The recipe is based on this: https://glutenfreeonashoestring.com/how-to-make-quickbread-pita-bread-step-x-step/. Changes are marked in bold.
These are best fresh, and dip nicely in hummus.
Tools
- Oven
- Pizza steel (or other oven steel thicker than a cookie sheet)
- Stand mixer
- Parchment paper
Ingredients
Dry
- 1 3/4th cups
(250g)gluten free flour blend - 1/2 tablespoon xanthum gum (store bought flour blends may contain this, but those I tested needed more)
- 1/4th cup
(35g)modified tapioca starch - 2 tablespoons of nutritional yeast (for flavor)
- 1/2 tablespoon baking powder
- 1 tablespoon of salt
Wet
- 1 tablespoon
(14g)of a neutral oil (or olive if you’re in a pinch) - 2 large eggs (why bother separating the egg white?)
- 3/4th cup
(6 oz, 200ml)of milk (dairy, oat, nexmilk)
Working
- Additional flour (rice flour or any other GF flour)
- Additional oil
Instructions
- Place Pizza Steel on lowest rack, and preheat oven to its highest temperature (Mine is 525 F). Even after the oven reaches temperature (1 hour), giving the steel more time to absorb heat will produce better results.
- Setup stand mixer with paddle (not the dough hook). Add all dry ingredients (flour, gum, starch, yeast, powder, salt). Stir ingredients with mixer.
- Add wet ingredients (oil, eggs, and milk), and mix until well combined (~2 minutes). The dough should be pulling away from sides, and be thick and tacky (moist not wet).
- On a lightly floured parchment paper, divide the dough into 8-12 balls. Set aside, and remove flour from parchment paper.
- Oil the parchment paper, then Sandwich a dough ball between 2 pieces of parchment paper (oiled on bottom), and flatten the ball to less than 1/4th an inch (6mm).
- Slap flattened pita on parchment onto the steel, shaking parchment to release.
- Bake for 2 minutes, flip, then bake for 1 more. If thin, flip every minute instead.
Personal notes
- The dough should be moist. My very first batch was a bit dry, similar to pasta dough, and they pitas ended up too chippy.
- I also found the pizza steel wasn’t hot enough at the recommended 400 F. It should be hot enough that the pitas bubble and blister as they are placed on it.
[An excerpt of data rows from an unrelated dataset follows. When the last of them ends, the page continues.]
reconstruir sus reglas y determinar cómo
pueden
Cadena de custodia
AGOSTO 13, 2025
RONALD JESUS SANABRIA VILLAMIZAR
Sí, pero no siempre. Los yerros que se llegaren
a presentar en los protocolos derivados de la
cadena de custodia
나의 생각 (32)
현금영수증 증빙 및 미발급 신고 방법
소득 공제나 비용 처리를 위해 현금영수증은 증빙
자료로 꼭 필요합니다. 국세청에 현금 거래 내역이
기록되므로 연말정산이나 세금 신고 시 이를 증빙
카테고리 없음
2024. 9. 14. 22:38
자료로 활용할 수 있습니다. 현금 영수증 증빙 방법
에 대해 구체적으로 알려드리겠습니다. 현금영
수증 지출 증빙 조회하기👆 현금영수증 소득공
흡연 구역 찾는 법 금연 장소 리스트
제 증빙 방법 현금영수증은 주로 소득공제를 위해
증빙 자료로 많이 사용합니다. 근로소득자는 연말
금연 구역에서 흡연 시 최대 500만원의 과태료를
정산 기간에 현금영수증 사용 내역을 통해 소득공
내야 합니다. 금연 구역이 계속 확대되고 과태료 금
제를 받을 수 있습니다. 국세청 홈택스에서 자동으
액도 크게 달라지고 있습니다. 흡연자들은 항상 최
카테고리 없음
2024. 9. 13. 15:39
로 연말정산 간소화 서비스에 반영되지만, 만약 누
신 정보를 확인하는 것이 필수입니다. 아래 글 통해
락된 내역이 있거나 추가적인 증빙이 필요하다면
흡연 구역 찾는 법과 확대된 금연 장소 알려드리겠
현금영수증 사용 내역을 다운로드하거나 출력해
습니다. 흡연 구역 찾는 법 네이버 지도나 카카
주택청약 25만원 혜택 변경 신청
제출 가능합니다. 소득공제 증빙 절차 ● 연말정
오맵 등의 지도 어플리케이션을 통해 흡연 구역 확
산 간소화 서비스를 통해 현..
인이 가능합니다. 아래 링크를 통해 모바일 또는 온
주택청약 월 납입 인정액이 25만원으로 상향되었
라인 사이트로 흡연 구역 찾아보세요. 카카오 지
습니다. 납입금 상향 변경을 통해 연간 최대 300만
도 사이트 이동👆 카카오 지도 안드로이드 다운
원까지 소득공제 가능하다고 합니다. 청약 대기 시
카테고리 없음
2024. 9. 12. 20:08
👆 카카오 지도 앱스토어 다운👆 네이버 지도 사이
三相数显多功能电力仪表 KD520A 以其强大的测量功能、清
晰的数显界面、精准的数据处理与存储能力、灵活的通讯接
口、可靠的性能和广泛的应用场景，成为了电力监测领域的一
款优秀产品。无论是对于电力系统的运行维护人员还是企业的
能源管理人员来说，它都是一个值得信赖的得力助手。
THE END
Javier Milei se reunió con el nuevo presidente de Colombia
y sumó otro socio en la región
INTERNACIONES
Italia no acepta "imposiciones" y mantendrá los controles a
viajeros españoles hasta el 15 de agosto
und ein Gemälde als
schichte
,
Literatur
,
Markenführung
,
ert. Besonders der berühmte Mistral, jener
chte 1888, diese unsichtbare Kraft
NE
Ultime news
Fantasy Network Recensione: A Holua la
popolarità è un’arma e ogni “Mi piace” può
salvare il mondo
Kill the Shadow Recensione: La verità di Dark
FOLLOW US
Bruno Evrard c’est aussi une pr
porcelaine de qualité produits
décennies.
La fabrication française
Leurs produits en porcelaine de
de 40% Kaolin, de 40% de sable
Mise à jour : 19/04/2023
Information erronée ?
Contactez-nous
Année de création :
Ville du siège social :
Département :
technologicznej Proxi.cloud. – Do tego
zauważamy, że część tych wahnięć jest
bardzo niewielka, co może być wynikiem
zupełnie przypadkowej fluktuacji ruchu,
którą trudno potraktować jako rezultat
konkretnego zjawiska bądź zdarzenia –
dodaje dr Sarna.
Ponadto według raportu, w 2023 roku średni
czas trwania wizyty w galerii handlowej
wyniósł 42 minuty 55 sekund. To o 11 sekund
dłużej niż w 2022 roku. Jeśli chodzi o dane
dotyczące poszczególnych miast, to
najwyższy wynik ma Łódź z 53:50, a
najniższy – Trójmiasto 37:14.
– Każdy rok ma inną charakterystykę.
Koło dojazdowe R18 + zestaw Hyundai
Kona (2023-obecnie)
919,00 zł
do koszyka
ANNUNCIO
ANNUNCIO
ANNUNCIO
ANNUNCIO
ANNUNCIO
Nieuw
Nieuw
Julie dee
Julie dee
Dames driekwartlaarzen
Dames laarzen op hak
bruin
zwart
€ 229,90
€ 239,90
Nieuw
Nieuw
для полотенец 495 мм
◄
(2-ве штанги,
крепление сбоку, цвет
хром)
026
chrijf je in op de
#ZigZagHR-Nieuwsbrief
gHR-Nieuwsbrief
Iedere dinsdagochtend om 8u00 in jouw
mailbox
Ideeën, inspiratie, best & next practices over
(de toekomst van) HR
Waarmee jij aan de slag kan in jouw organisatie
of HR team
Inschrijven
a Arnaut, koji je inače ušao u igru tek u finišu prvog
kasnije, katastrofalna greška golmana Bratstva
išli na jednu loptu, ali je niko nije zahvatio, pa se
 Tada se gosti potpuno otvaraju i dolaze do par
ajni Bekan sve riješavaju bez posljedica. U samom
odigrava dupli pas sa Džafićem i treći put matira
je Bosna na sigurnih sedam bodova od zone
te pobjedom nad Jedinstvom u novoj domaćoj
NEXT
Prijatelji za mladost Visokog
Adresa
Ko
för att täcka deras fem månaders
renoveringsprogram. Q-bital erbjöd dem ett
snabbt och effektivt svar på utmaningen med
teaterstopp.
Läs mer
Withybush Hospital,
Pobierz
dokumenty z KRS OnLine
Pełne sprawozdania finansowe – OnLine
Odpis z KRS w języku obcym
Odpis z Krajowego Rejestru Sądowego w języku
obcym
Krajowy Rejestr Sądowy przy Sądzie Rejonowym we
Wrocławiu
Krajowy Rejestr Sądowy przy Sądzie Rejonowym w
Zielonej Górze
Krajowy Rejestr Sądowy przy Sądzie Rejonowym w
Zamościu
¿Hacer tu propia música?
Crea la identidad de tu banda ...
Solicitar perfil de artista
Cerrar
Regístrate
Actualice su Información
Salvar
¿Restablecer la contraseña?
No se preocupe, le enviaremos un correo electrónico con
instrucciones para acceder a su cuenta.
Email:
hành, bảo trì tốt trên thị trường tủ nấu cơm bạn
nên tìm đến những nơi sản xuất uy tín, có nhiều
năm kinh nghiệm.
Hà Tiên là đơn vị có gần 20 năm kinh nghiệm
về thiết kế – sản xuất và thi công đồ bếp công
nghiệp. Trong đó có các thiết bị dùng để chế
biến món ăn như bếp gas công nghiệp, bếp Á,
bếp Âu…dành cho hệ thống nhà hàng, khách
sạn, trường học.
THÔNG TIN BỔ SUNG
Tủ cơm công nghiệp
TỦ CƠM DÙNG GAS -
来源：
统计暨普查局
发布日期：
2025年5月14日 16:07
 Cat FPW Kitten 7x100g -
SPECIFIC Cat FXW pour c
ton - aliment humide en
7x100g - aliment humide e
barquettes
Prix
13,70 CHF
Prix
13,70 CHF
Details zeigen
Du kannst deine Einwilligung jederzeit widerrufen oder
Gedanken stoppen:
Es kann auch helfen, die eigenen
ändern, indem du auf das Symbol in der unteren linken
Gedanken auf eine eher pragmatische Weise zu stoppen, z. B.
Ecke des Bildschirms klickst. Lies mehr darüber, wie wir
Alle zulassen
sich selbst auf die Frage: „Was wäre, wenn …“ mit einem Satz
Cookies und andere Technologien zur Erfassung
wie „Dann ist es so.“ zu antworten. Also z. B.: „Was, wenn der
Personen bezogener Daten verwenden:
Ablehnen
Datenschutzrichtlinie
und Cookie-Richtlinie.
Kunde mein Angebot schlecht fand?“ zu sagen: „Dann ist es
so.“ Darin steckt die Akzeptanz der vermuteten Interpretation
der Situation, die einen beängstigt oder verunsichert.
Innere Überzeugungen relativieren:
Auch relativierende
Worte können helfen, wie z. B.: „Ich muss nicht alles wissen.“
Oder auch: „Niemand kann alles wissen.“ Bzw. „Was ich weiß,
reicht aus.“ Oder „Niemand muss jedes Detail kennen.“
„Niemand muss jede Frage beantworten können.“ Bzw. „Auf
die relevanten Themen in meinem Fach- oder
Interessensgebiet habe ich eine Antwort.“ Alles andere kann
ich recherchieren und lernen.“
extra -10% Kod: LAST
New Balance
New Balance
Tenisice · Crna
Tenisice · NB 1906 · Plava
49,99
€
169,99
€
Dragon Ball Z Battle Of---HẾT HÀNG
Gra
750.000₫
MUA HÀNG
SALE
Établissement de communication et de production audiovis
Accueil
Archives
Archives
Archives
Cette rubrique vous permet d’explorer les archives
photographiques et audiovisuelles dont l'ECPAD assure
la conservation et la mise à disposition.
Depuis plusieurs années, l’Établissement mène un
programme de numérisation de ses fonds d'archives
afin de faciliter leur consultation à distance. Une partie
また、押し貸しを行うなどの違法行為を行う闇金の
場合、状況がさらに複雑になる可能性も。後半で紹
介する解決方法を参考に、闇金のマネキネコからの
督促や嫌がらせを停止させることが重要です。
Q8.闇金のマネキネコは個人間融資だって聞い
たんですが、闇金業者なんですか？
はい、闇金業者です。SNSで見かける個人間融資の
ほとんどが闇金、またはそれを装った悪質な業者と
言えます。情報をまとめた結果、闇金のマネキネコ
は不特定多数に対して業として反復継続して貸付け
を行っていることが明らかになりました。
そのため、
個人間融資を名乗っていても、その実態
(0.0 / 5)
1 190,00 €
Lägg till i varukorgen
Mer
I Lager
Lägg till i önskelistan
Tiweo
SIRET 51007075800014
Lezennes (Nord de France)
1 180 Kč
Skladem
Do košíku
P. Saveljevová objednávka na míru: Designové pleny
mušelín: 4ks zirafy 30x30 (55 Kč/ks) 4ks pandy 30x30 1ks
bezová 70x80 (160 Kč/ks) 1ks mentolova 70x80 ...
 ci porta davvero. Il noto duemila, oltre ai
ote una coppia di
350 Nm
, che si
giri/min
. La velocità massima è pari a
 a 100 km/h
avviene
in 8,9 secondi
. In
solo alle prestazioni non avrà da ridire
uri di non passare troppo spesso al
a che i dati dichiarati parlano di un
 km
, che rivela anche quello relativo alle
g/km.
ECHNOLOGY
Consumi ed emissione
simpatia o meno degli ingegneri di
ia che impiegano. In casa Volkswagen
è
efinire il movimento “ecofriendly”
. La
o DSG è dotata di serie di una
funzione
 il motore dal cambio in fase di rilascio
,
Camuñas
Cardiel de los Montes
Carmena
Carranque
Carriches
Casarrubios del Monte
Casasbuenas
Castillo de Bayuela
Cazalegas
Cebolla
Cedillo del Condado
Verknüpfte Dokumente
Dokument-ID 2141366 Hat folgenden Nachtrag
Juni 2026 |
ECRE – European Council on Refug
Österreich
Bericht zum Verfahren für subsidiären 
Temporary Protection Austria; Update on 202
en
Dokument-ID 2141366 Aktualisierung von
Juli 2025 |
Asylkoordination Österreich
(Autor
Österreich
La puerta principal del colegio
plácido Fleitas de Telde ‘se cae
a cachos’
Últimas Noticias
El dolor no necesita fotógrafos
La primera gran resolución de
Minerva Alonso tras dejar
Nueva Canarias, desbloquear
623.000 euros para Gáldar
- My 2nd batch had a great texture but wasn’t salty or yeasty enough, so I upped the ratio
- I believe I moved the pizza steel to the bottom of the oven to get the steel even hotter. Again the goal is to have a hot enough surface that they bubble.
- I’m unsure if flattening by hand or via a rolling pin/bottle is a negative or not.
- Batch 3 didn’t puff, but was good. It was slightly too salty; I believe I used more than 1 tablespoon of salt. I used 250g of flour, but I don’t think that’s actually 1 3/4ths (probably closer to 280g). My measurements of the Presidents Choice flour mix were roughly 42g per 1/4th cup (possibly higher if they were level).
- In batch 3 I made both thin and thicker pitas. The thicker had more of a spongy bready texture, which I think was a good thing. Thin is nice too, crispy.
- My only complaint is I might have used too much baking powder. Again it didn’t puff… oh right, I used cold water. A pure yeast version might be tastier.
- NEW: I suspect that these could taste a lot better. Gluten-free flour mixtures are kinda bad, in my experience always needing more xanthum gum, which makes me wonder if the mixture itself is just bad. To contrast, my crepe recipe uses only rice flour, and it’s really good. I wouldn’t be surprised if potato and glutenous rice flour alongside tapioca starch and xanthum gum would produce a better tasting base.
Things to try
- Make my own gluten-free flour blend. Potato flour probably has a nicer flavor than rice flour
- What happens if we add yeast to potato and/or rice flour? Does adding sugar do anything?